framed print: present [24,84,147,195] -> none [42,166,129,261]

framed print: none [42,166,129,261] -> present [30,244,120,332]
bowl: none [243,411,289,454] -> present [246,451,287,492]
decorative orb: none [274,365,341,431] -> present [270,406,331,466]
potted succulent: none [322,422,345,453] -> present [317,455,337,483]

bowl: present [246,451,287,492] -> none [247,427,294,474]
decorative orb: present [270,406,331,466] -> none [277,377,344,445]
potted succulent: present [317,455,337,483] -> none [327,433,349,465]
○ ○ ○ ○ ○
__EXERCISE DETAILS__. The data above, all of it, needs to be output exactly as written.

__SOLUTION TO THIS PROBLEM__.
framed print: present [24,84,147,195] -> none [42,166,129,261]

framed print: none [42,166,129,261] -> present [30,244,120,332]
bowl: none [243,411,289,454] -> present [246,451,287,492]
decorative orb: none [274,365,341,431] -> present [270,406,331,466]
potted succulent: none [322,422,345,453] -> present [317,455,337,483]

bowl: present [246,451,287,492] -> none [247,427,294,474]
decorative orb: present [270,406,331,466] -> none [277,377,344,445]
potted succulent: present [317,455,337,483] -> none [327,433,349,465]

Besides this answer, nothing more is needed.